Si sono dichiarati disponibili, anzi pronti a ricorrere al tribunale amministrativo del Lazio contro le autorizzazioni concesse alla multinazionale Global Med sul finire del 2016, e che prevedono nuove esplorazioni nel mare prospiciente la costa calabrese, sia il Governatore oliverio che l'assessore all'Ambiente la crotonese Antonella Rizzo.
Dichiarazioni di intenti fino ad oggi 20 febbraio, cui pare non abbia ancora fatto seguito l'azione giudiziaria.
Disponibile al ricorso si era detto anche il primo cittadino di Crotone Ugo Pugliese. Le autorizzazioni in questione sono due nuovi permessi di ricerca di idrocarburi, nei blocchi denominati «F.R 41.GM» e «F.R 42.GM».
I permessi eludono completamente il decreto legislativo 625 del 25 novembre 1996, che vieta espressamente che un singolo gestore possa avere la titolarità di un permesso di ricerca in un’area superiore a 750 kmq.
«F.R 41.GM» ed «F.R 42.GM» misurano, rispettivamente, 748,6 kmq e 748,4 kmq, quindi rispettano anche se di poco la lettera della legge. Ma sono attaccati e assegnati alla medesima compagnia, la Global Med, che si è vista quindi assegnare il permesso di esplorare un tratto di mare grande, in tutto, 1.497 kmq. Sono queste le aree al centro del ricorso al Tar, ma non è tutto.
Oltre a queste due aree, Global Med ha chiesto la concessione di un terzo blocco, denominato «d 87 F.R-.GM», contiguo agli altri, che misura 729,5 kmq.
Se venisse accordato il permesso, la Global Med avrebbe di fatto la possibilità di cercare idrocarburi su una superficie di 2.226,5 kmq. Oltre a questi blocchi, tutti al largo di Crotone, Global Med ha poi ripetuto altrove la stessa identica strategia, presentando istanza di permesso di ricerca in mare per due ulteriori zone, localizzate a sud di Leuca e anch’esse contigue: la «d 89 F.R-.GM» di 744,6 kmq e la «d 90 F.R-.GM» di 749,1 kmq.

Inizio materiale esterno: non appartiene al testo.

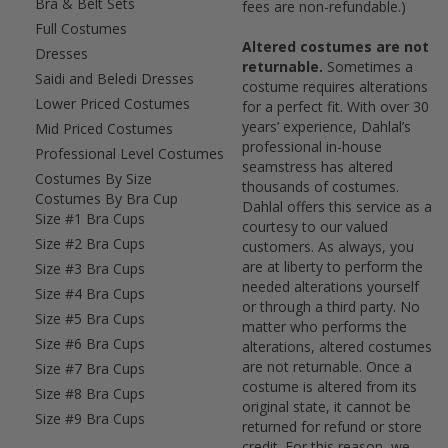
Bra & Belt Sets
fees are non-refundable.)
Full Costumes
Altered costumes are not
Dresses
returnable.
Sometimes a
Saidi and Beledi Dresses
costume requires alterations
Lower Priced Costumes
for a perfect fit. With over 30
years’ experience, Dahlal’s
Mid Priced Costumes
professional in-house
Professional Level Costumes
seamstress has altered
Costumes By Size
thousands of costumes.
Costumes By Bra Cup
Dahlal offers this service as a
Size #1 Bra Cups
courtesy to our valued
Size #2 Bra Cups
customers. As always, you
are at liberty to perform the
Size #3 Bra Cups
needed alterations yourself
Size #4 Bra Cups
or through a third party. No
Size #5 Bra Cups
matter who performs the
Size #6 Bra Cups
alterations, altered costumes
are not returnable. Once a
Size #7 Bra Cups
costume is altered from its
Size #8 Bra Cups
original state, it cannot be
Size #9 Bra Cups
returned for refund or store
credit. For this reason, we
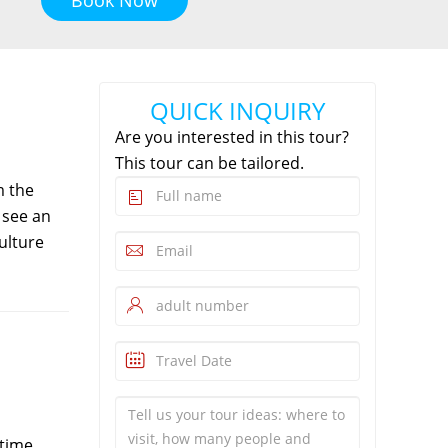
QUICK INQUIRY
Are you interested in this tour?
This tour can be tailored.
m the
 see an
ulture
time,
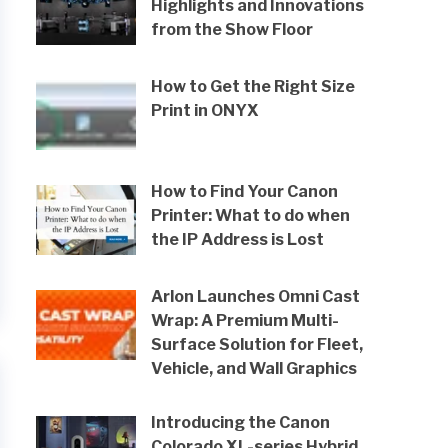
Highlights and Innovations
from the Show Floor
How to Get the Right Size
Print in ONYX
How to Find Your Canon
Printer: What to do when
the IP Address is Lost
Arlon Launches Omni Cast
Wrap: A Premium Multi-
Surface Solution for Fleet,
Vehicle, and Wall Graphics
Introducing the Canon
Colorado XL-series Hybrid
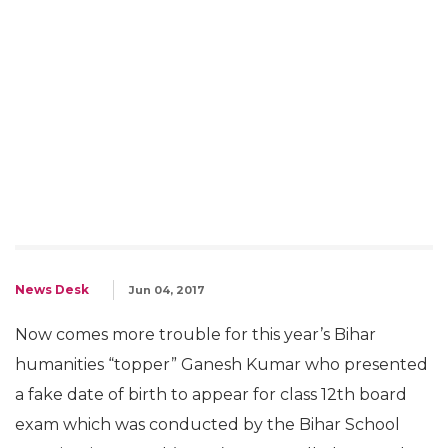
News Desk
Jun 04, 2017
Now comes more trouble for this year’s Bihar
humanities “topper” Ganesh Kumar who presented
a fake date of birth to appear for class 12th board
exam which was conducted by the Bihar School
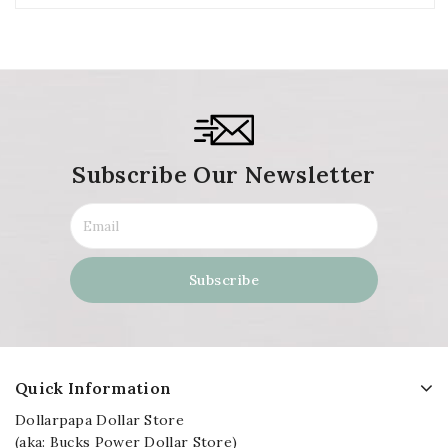
Subscribe Our Newsletter
Quick Information
Dollarpapa Dollar Store
(aka: Bucks Power Dollar Store)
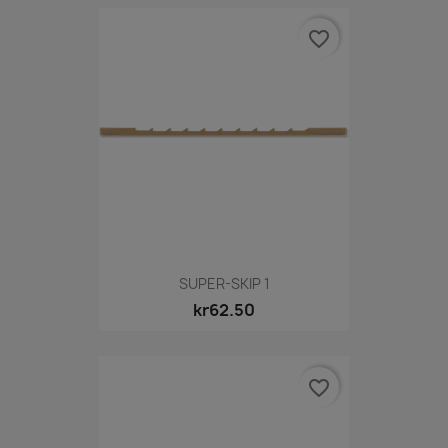
favorite_border
SUPER-SKIP 1
kr62.50
favorite_border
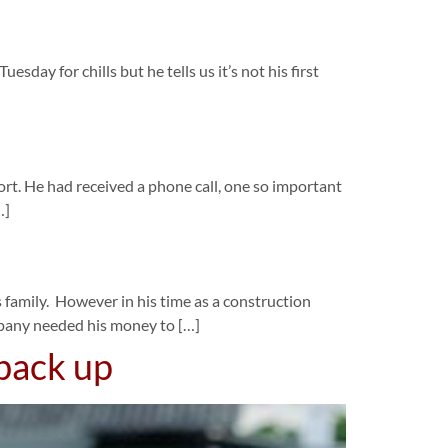
day for chills but he tells us it’s not his first
rt. He had received a phone call, one so important
…]
 family. However in his time as a construction
mpany needed his money to […]
 back up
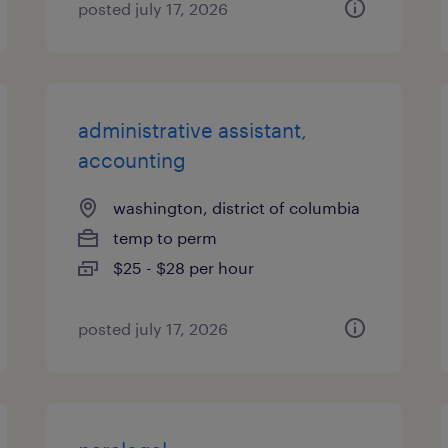
posted july 17, 2026
administrative assistant,
accounting
washington, district of columbia
temp to perm
$25 - $28 per hour
posted july 17, 2026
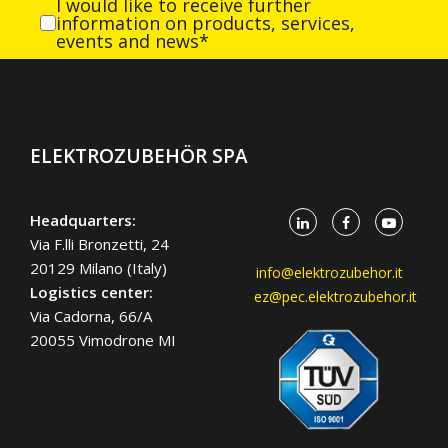
I would like to receive further
information on products, services,
events and news*
ELEKTROZUBEHÖR SPA
Headquarters:
Via F.lli Bronzetti, 24
20129 Milano (Italy)
info@elektrozubehor.it
Logistics center:
ez@pec.elektrozubehor.it
Via Cadorna, 66/A
20055 Vimodrone MI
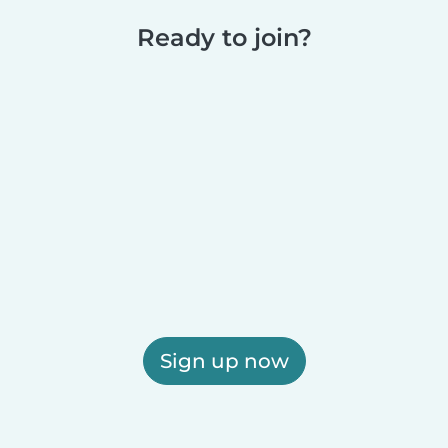
Ready to join?
Sign up now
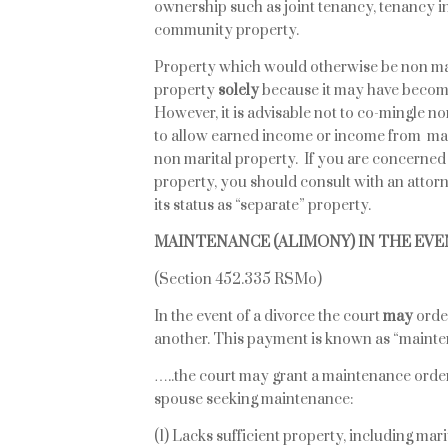
ownership such as joint tenancy, tenancy i
community property.
Property which would otherwise be non mar
property
solely
because it may have becom
However, it is advisable not to co-mingle n
to allow earned income or income from mari
non marital property. If you are concerned
property, you should consult with an attorn
its status as “separate” property.
MAINTENANCE (ALIMONY) IN THE EVE
(Section 452.335 RSMo)
In the event of a divorce the court
may
orde
another. This payment is known as “mainte
…..the court may grant a maintenance order t
spouse seeking maintenance:
(1) Lacks sufficient property, including mar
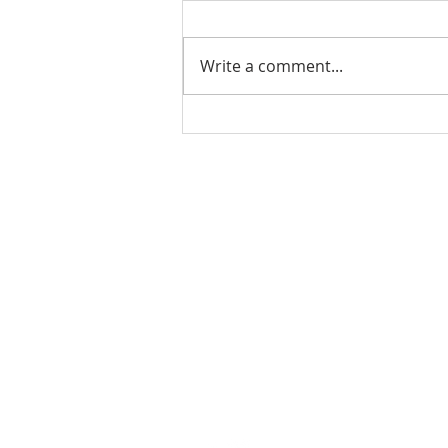
Write a comment...
Ladies Luncheon 2023
VISIT US
Coffee & Fellowship:
9:00-9:30 am
Sunday School:
9:30 am – 10:15 am
Sunday Service: Stream on YouTube
or Facebook
10:30 am – 11:30 am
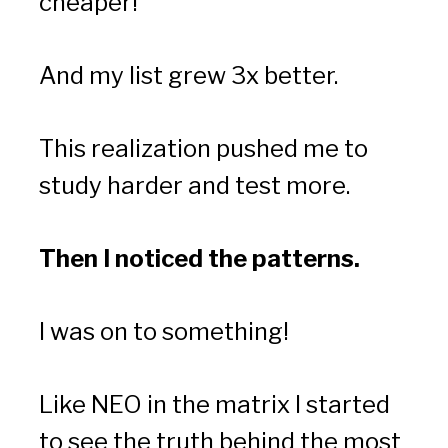
cheaper!
And my list grew 3x better.
This realization pushed me to 
study harder and test more.
Then I noticed the patterns.
I was on to something!
Like NEO in the matrix I started 
to see the truth behind the most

Il punto ora è: quando la Regione Calabria ha ricevuto la notifica relativa alle due nuove autorizzazioni ?
Probabilmente, e attendiamo al riguardo una pronta risposta da parte dell'assessore al ramo e/o dagli uffici regionali preposti, prima del 31 dicembre 2016.
Per la sola Regione Calabria il termine dei 60 giorni non decorre dal 31/12/2016 bensì dalla data in cui il MISE le ha notificato i due decreti; sicuramente prima del 31/12/2016.
Se la notifica, è sufficiente una velocissima "pec" è arrivata, come qualcuno inizia a sospettare intorno al 15 dicembre, i termini per proporre ricorso sarebbero in dirittura di arrivo!
Così alla confusione sulle ragioni del ricorso, in queste settimane in molti si sono concentrati sul "no alla tecnica del'air gun", perdendo di vista l'enorme possibilità di vittoria, in caso di ricorso, offerta da un vizio di legittimità delle autorizzazioni (il famoso non rispetto delle prescrizioni previste dal "decreto legislativo 625 del 25 novembre 1996, che vieta espressamente che un singolo gestore possa avere la titolarità di un permesso di ricerca in un’area superiore a 750 kmq"), si aggiungerebbe la "svista" sui termini per la presentazione del ricorso.